(Saved entries)
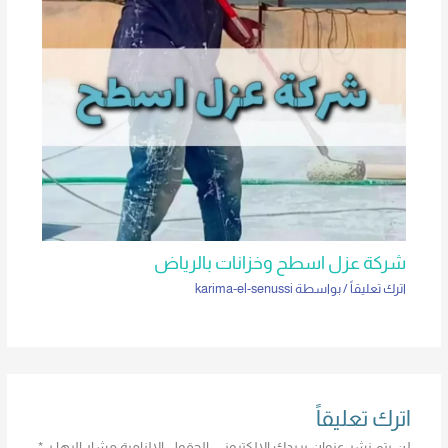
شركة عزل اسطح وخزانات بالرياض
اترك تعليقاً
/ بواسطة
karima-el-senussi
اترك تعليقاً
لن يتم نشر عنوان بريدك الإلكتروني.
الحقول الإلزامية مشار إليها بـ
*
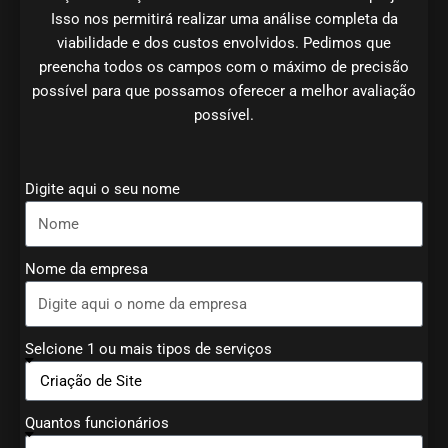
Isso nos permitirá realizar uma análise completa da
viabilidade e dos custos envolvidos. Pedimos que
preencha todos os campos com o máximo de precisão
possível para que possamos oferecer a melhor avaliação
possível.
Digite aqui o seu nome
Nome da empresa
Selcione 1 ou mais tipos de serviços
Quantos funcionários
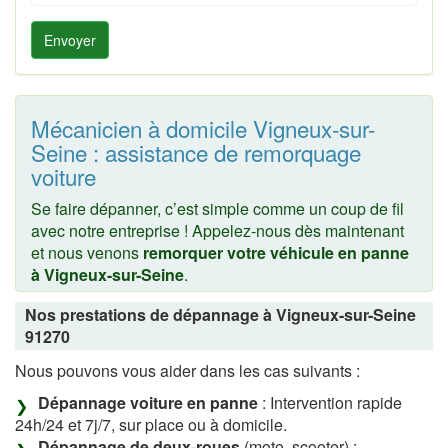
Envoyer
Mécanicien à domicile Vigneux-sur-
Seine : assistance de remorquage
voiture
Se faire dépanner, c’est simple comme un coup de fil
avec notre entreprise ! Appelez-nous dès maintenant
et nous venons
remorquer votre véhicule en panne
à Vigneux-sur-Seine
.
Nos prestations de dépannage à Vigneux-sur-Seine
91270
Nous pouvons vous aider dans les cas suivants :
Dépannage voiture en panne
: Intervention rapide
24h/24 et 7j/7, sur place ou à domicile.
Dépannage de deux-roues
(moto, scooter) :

...

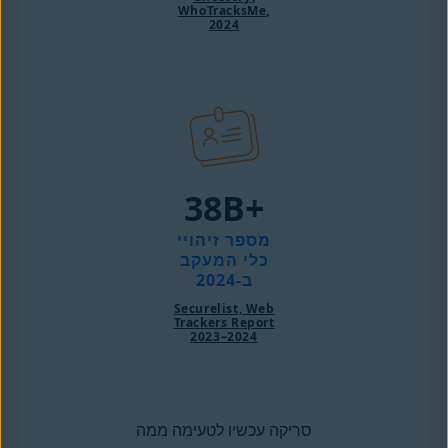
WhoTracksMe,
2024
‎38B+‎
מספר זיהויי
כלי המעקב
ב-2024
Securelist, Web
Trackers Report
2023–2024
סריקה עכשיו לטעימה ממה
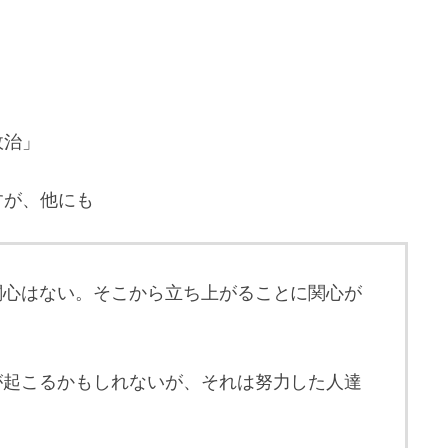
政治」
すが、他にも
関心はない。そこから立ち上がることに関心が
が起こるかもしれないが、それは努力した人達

Your instructions — Pictures are to be left out. Write out only the lines above starting at the one with "סריקה עכשיו לטעימה ממה" and ending at the one with "が起こるかもしれないが、それは努力した人達", both lines included, exactly.

Expected output —
סריקה עכשיו לטעימה ממה
政治」
すが、他にも
関心はない。そこから立ち上がることに関心が
が起こるかもしれないが、それは努力した人達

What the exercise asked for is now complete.